How to complete this task → Count the lines holding the string "index" in the records, and give only the count.

Dataset records →

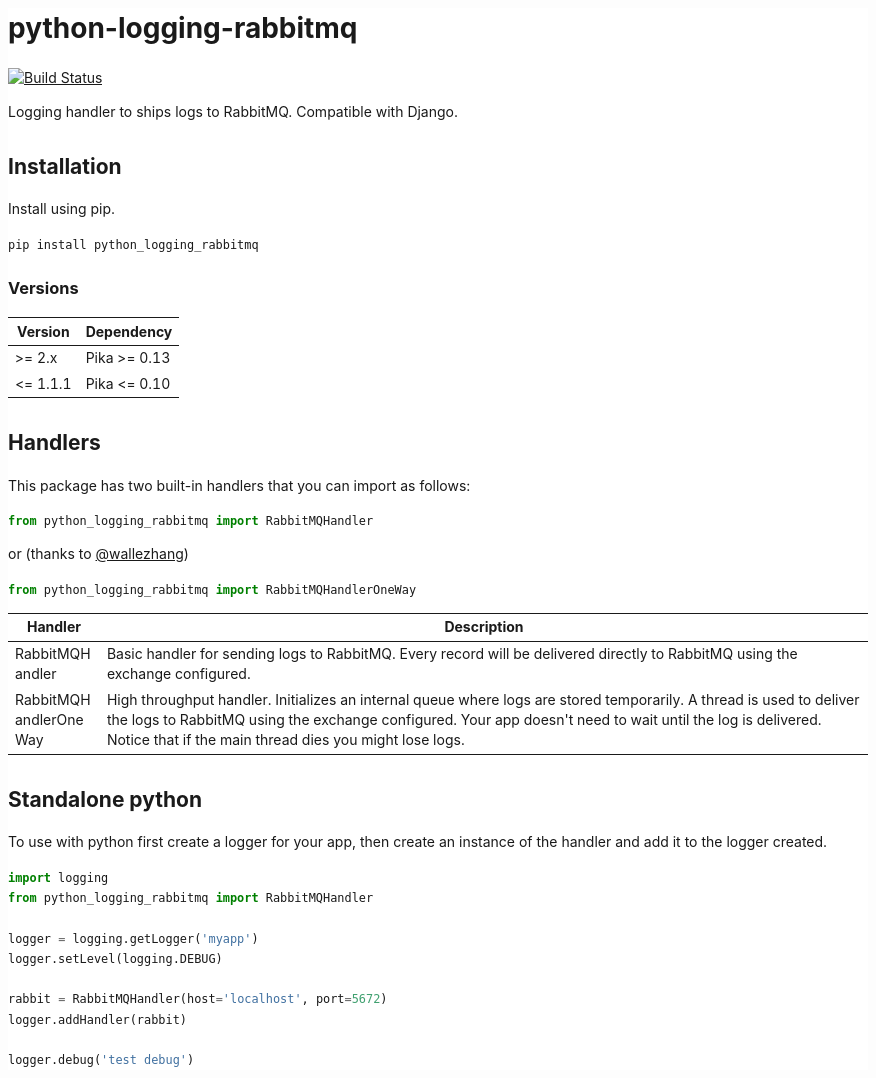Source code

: # python-logging-rabbitmq

[![Build Status](https://travis-ci.org/albertomr86/python-logging-rabbitmq.svg?branch=master)](https://travis-ci.org/albertomr86/python-logging-rabbitmq)

Logging handler to ships logs to RabbitMQ. Compatible with Django.

## Installation
Install using pip.

```sh
pip install python_logging_rabbitmq
```

### Versions

| Version      | Dependency      |
|--------------|-----------------|
| &gt;= 2.x    |  Pika >= 0.13   |
| <= 1.1.1     |  Pika <= 0.10   |


## Handlers
This package has two built-in handlers that you can import as follows:

```python
from python_logging_rabbitmq import RabbitMQHandler
```

or (thanks to [@wallezhang](https://github.com/wallezhang))

```python
from python_logging_rabbitmq import RabbitMQHandlerOneWay
```

| Handler               | Description                                                                                                                                                                                                                                                                                  |
|-----------------------|----------------------------------------------------------------------------------------------------------------------------------------------------------------------------------------------------------------------------------------------------------------------------------------------|
| RabbitMQHandler       | Basic handler for sending logs to RabbitMQ. Every record will be delivered directly to RabbitMQ using the exchange configured.                                                                                                                                                               |
| RabbitMQHandlerOneWay | High throughput handler. Initializes an internal queue where logs are stored temporarily. A thread is used to deliver the logs to RabbitMQ using the exchange configured. Your app doesn't need to wait until the log is delivered. Notice that if the main thread dies you might lose logs. |

## Standalone python
To use with python first create a logger for your app, then create an instance of the handler and add it to the logger created.

```python
import logging
from python_logging_rabbitmq import RabbitMQHandler

logger = logging.getLogger('myapp')
logger.setLevel(logging.DEBUG)

rabbit = RabbitMQHandler(host='localhost', port=5672)
logger.addHandler(rabbit)

logger.debug('test debug')
```
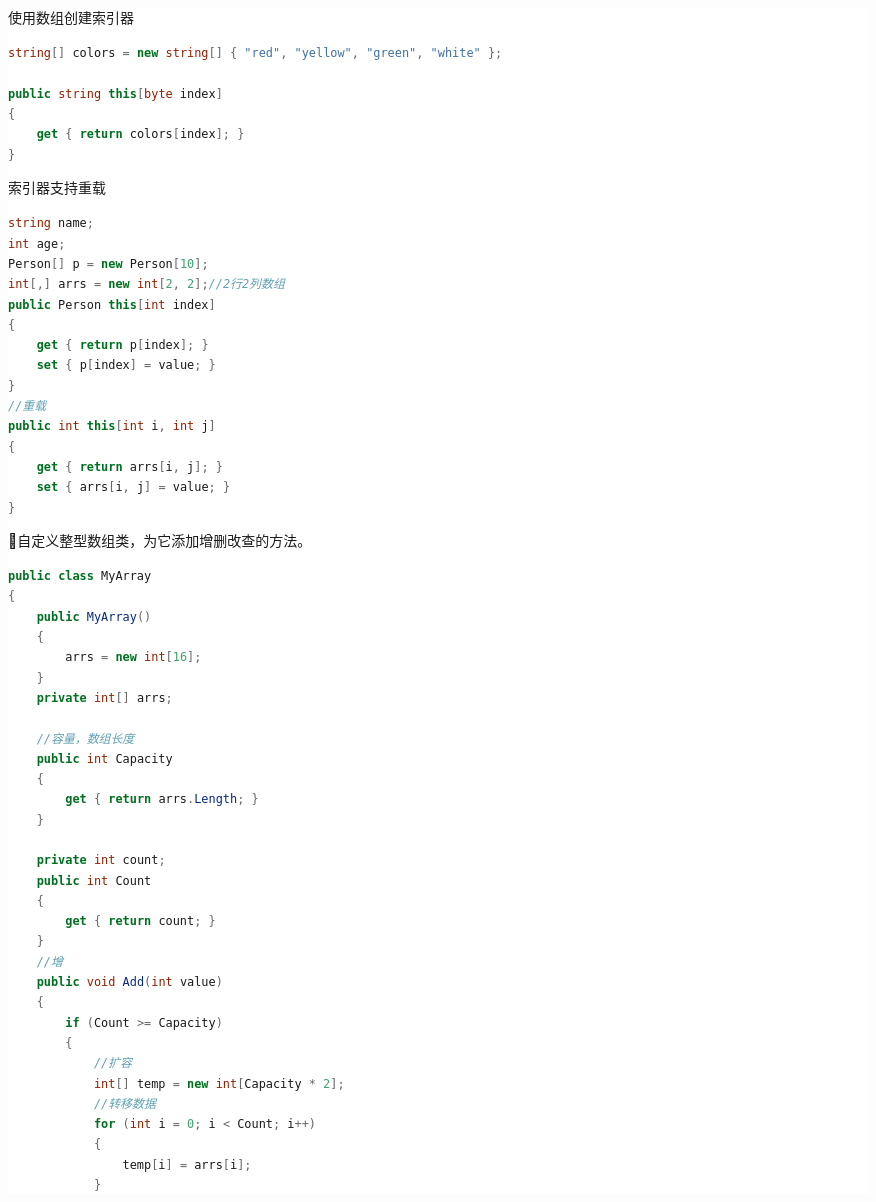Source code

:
 ```c#
```

使用数组创建索引器

```c#
string[] colors = new string[] { "red", "yellow", "green", "white" };

public string this[byte index]
{
    get { return colors[index]; }
}
```

索引器支持重载

```c#
string name;
int age;
Person[] p = new Person[10];
int[,] arrs = new int[2, 2];//2行2列数组
public Person this[int index]
{
    get { return p[index]; }
    set { p[index] = value; }
}
//重载
public int this[int i, int j]
{
    get { return arrs[i, j]; }
    set { arrs[i, j] = value; }
}
```

:bookmark:自定义整型数组类，为它添加增删改查的方法。

```c#
public class MyArray
{
    public MyArray()
    {
        arrs = new int[16];
    }
    private int[] arrs;

    //容量，数组长度
    public int Capacity
    {
        get { return arrs.Length; }
    }

    private int count;
    public int Count
    {
        get { return count; }
    }
    //增
    public void Add(int value)
    {
        if (Count >= Capacity)
        {
            //扩容
            int[] temp = new int[Capacity * 2];
            //转移数据
            for (int i = 0; i < Count; i++)
            {
                temp[i] = arrs[i];
            }
```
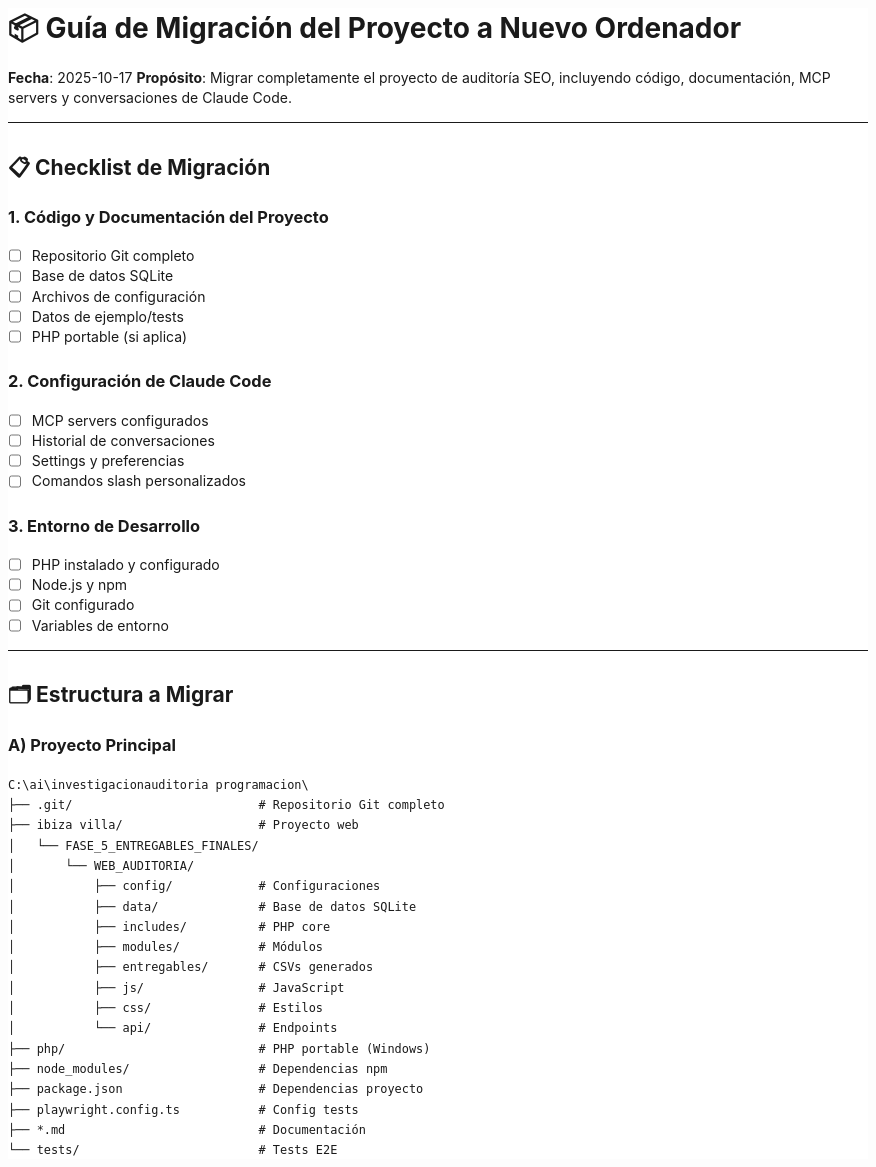 # 📦 Guía de Migración del Proyecto a Nuevo Ordenador

**Fecha**: 2025-10-17
**Propósito**: Migrar completamente el proyecto de auditoría SEO, incluyendo código, documentación, MCP servers y conversaciones de Claude Code.

---

## 📋 Checklist de Migración

### 1. Código y Documentación del Proyecto
- [ ] Repositorio Git completo
- [ ] Base de datos SQLite
- [ ] Archivos de configuración
- [ ] Datos de ejemplo/tests
- [ ] PHP portable (si aplica)

### 2. Configuración de Claude Code
- [ ] MCP servers configurados
- [ ] Historial de conversaciones
- [ ] Settings y preferencias
- [ ] Comandos slash personalizados

### 3. Entorno de Desarrollo
- [ ] PHP instalado y configurado
- [ ] Node.js y npm
- [ ] Git configurado
- [ ] Variables de entorno

---

## 🗂️ Estructura a Migrar

### A) Proyecto Principal

```
C:\ai\investigacionauditoria programacion\
├── .git/                          # Repositorio Git completo
├── ibiza villa/                   # Proyecto web
│   └── FASE_5_ENTREGABLES_FINALES/
│       └── WEB_AUDITORIA/
│           ├── config/            # Configuraciones
│           ├── data/              # Base de datos SQLite
│           ├── includes/          # PHP core
│           ├── modules/           # Módulos
│           ├── entregables/       # CSVs generados
│           ├── js/                # JavaScript
│           ├── css/               # Estilos
│           └── api/               # Endpoints
├── php/                           # PHP portable (Windows)
├── node_modules/                  # Dependencias npm
├── package.json                   # Dependencias proyecto
├── playwright.config.ts           # Config tests
├── *.md                           # Documentación
└── tests/                         # Tests E2E
```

Response below → 5